MATERIAL FOR THIS EXERCISE:
****
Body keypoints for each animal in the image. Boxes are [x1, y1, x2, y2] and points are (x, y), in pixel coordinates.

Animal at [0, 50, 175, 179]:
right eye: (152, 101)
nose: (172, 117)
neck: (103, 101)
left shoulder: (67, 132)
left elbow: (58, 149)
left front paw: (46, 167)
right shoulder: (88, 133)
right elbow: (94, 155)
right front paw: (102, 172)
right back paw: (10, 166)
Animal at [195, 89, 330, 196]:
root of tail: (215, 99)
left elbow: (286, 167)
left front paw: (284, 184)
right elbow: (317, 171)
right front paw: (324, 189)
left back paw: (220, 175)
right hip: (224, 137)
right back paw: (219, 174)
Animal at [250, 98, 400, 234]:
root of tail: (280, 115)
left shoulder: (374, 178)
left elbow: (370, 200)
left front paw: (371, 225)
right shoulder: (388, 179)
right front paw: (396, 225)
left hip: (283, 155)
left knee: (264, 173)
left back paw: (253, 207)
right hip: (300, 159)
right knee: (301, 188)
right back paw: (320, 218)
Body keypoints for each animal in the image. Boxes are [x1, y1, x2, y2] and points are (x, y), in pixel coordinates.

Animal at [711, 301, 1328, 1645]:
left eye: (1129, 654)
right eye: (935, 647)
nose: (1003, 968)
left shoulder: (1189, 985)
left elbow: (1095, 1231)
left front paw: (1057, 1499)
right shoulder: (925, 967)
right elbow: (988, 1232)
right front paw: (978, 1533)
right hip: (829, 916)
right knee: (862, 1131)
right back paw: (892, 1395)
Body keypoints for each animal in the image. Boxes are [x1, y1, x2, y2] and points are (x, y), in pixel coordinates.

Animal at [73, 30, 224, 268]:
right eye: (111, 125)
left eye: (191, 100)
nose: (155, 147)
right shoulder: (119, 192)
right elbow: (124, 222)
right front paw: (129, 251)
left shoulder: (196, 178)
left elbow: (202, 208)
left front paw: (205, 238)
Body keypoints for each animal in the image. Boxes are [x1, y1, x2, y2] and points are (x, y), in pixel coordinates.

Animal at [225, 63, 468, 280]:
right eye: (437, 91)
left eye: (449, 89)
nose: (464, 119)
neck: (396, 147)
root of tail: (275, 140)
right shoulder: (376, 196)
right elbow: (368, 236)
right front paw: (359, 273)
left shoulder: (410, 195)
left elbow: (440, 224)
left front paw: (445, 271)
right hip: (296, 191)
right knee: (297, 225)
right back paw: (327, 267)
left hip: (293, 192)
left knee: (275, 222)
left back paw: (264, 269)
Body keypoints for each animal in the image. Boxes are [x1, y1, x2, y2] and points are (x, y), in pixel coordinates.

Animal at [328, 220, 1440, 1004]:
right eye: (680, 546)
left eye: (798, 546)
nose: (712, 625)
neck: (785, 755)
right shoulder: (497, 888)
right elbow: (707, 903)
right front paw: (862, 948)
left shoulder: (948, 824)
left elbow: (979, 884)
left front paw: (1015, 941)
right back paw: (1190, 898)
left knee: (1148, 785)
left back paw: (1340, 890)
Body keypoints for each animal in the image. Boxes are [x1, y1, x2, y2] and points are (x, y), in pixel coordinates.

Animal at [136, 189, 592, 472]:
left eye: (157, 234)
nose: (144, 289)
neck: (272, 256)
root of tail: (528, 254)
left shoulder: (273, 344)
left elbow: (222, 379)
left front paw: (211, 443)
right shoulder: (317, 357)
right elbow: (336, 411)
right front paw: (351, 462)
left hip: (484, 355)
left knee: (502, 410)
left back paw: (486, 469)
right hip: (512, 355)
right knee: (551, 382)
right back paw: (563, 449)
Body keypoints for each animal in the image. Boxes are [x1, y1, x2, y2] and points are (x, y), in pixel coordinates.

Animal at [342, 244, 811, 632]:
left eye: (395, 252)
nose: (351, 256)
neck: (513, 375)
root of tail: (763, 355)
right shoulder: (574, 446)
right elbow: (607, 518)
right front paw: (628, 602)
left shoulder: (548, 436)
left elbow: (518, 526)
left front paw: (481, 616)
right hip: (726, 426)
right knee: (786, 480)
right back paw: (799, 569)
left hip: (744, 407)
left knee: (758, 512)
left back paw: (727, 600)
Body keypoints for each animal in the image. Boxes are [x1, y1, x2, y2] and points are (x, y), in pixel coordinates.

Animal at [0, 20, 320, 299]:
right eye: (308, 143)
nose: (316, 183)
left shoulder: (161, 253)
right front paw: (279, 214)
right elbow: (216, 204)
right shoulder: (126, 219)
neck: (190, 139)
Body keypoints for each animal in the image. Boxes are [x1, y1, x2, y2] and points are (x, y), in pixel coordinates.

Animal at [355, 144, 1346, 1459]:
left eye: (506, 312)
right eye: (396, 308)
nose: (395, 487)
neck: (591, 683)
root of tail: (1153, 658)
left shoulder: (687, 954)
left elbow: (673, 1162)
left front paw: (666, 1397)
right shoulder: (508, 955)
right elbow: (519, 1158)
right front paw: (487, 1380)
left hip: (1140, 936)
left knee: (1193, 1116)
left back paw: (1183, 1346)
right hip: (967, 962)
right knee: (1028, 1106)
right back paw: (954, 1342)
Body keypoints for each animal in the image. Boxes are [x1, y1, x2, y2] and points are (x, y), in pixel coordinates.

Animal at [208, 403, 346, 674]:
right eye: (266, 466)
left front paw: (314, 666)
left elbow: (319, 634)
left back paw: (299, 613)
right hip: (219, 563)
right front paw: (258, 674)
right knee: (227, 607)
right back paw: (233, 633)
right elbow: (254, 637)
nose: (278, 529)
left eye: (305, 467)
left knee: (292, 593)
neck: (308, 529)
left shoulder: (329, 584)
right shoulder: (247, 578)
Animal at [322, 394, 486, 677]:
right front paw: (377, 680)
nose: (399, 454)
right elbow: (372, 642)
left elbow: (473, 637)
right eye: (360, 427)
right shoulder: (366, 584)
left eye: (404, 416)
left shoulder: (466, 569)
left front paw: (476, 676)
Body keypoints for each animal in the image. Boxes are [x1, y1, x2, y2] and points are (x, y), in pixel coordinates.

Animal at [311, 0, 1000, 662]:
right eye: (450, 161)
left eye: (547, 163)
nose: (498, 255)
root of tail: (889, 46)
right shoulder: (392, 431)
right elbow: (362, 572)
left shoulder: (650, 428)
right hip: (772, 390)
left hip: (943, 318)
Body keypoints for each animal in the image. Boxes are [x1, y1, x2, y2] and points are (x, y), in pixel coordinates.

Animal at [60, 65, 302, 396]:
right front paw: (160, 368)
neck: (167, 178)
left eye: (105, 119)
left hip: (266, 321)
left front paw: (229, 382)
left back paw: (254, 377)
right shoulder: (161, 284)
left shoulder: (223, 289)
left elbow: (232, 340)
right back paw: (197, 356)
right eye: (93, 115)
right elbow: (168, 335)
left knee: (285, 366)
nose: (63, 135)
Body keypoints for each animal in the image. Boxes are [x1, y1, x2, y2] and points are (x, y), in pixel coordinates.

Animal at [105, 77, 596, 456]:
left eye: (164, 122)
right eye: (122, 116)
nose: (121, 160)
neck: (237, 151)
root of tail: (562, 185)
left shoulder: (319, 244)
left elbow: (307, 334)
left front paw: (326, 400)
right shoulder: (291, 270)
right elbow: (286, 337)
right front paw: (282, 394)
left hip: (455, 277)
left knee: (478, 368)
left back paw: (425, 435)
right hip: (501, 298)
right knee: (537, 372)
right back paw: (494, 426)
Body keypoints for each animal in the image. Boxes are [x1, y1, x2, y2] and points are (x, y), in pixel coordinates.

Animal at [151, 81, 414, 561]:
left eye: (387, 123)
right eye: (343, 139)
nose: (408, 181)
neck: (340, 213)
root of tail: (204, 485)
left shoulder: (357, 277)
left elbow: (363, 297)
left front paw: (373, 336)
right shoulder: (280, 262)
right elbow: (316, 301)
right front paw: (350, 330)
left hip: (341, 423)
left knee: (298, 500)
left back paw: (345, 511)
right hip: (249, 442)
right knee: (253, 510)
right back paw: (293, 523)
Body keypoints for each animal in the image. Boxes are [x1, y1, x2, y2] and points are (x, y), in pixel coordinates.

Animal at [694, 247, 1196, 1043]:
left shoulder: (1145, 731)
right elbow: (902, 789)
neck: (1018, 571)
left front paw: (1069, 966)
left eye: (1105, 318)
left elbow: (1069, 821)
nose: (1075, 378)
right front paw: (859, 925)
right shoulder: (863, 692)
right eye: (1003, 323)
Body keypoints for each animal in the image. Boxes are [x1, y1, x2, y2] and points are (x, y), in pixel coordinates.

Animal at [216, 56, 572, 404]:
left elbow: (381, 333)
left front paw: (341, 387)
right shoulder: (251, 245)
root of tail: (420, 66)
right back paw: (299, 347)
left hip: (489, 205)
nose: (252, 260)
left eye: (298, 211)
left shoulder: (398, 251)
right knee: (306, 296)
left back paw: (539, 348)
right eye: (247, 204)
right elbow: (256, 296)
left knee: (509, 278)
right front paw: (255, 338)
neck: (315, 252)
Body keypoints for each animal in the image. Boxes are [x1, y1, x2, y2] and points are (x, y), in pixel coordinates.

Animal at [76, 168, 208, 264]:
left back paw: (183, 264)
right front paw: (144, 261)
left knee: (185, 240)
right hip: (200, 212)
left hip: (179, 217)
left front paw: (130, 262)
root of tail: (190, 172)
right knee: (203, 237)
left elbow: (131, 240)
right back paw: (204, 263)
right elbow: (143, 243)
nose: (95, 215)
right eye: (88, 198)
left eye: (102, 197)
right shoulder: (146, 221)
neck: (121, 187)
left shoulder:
****
WHAT THIS TASK INVOLVES: Where the line holding "left shoulder: (948, 824)" appears in the listing above, start reproducing exactly, and end with the line holding "left hip: (484, 355)".

SOLUTION TO THIS TASK:
left shoulder: (948, 824)
left elbow: (979, 884)
left front paw: (1015, 941)
right back paw: (1190, 898)
left knee: (1148, 785)
left back paw: (1340, 890)
Body keypoints for each animal in the image. Boxes are [x1, y1, x2, y2] and points are (x, y), in pixel coordinates.

Animal at [136, 189, 592, 472]:
left eye: (157, 234)
nose: (144, 289)
neck: (272, 256)
root of tail: (528, 254)
left shoulder: (273, 344)
left elbow: (222, 379)
left front paw: (211, 443)
right shoulder: (317, 357)
right elbow: (336, 411)
right front paw: (351, 462)
left hip: (484, 355)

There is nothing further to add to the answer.